Talent and skill. Listen to "Grey Matter" and note the perfect timing. "Only a Lad" "Who Do You Want To Be" and one of my FAVORITES, "Little Guns"
The Boing is very catchy, addictive, and fun to listen to. Goes REAL good with the B-52s

L.A.'s House Band | Reviewer: Jay | 10/16/08

For most of the 80's Oingo Boingo was to L.A. and Orange County what the Grateful Dead was to San Francisco. Oingo Boingo developed the kind of fan following that made every appearance an event. They were "our band", and we believed they knew and appreciated our enthusiasm.
If you must compare them to any other groups, I think Madness would come close; Not so much for musical styling as for their composition. Both groups were mini-orchestras, and to see them on stage was to behold brilliant chaos.
Musically, they were one of a kind. Sonically bright and cheerful, lyrically questioning and slightly morbid, they were at the forefront of what became known as New Wave.
To those who are not familiar with their songs, they can be intimidating and strange (think Sparks, if you're familiar with them).
Their most accessible songs are Dead Man's Party, Weird Science and I Love Little Girls: listen to these a couple of times and the rest of their catalog will come easier.
SoCal remembers our house band, and we miss them very, very much.

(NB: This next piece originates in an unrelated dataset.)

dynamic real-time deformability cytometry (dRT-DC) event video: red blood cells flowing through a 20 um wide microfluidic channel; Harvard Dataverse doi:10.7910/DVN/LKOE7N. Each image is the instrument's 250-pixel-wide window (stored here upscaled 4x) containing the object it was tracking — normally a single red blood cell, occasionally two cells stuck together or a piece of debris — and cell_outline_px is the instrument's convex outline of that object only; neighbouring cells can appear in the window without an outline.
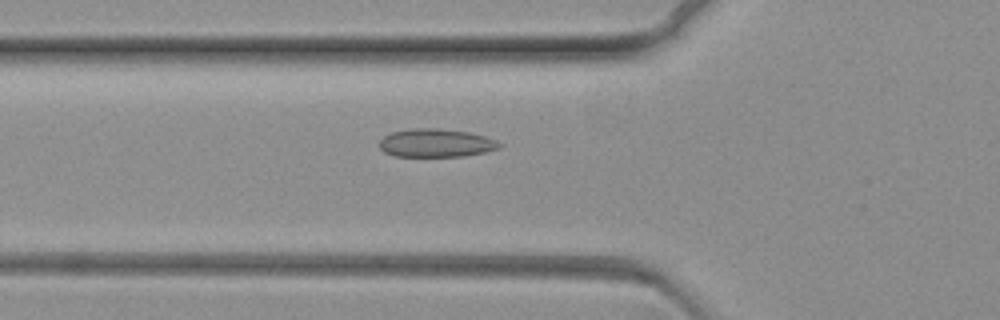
{"species": "common noctule bat (a hibernating species)", "species_latin": "Nyctalus noctula", "temperature_condition": "warm", "stored_images_in_passage": 72, "camera_frame_rate_fps": 3000, "um_per_image_px": 0.085, "animal": {"sex": "female", "body_mass_g": 19.3, "forearm_length_mm": 54.1}, "frame": {"image": 1, "passage_image": 26, "time_ms": 8.333, "image_size_px": [1000, 320], "cell_outline_px": [[500, 148], [484, 152], [464, 156], [392, 156], [384, 152], [380, 148], [380, 140], [384, 136], [392, 132], [412, 128], [440, 128], [468, 132], [484, 136], [496, 140], [500, 144]], "centroid_in_image_um": [37.04, 12.15], "position_along_channel_um": 88.8, "area_um2": 19.71}}
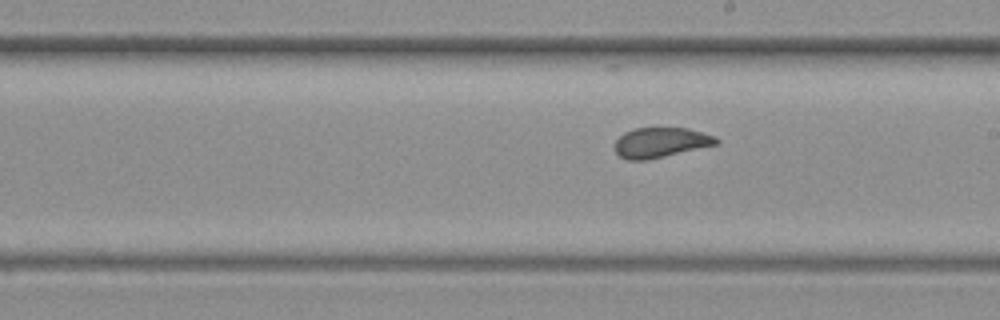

A Model Muisic Group | Reviewer: Ava | 2/28/08

Admittedly, Oingo Boingo is... weird. Their style is different(which is probably the reason that nobody my age knows who they are) but I-personally- think that the above-mentioned weirdness is not only good, but is a model for others to emulate.
Danny Elfman(the most known of the group) contributes the concepts and vocals that bind the other band members' talents -which are considerable- and "marries"(to use a cooking term) the other "flavors" and "ingredients" together into an oddly catchy and tight group.

I hope that other artists will be as musically savvy -though I am sure that this is a false hope- and will be as thoughtful in their arrangments and lyrics as Oingo Boingo.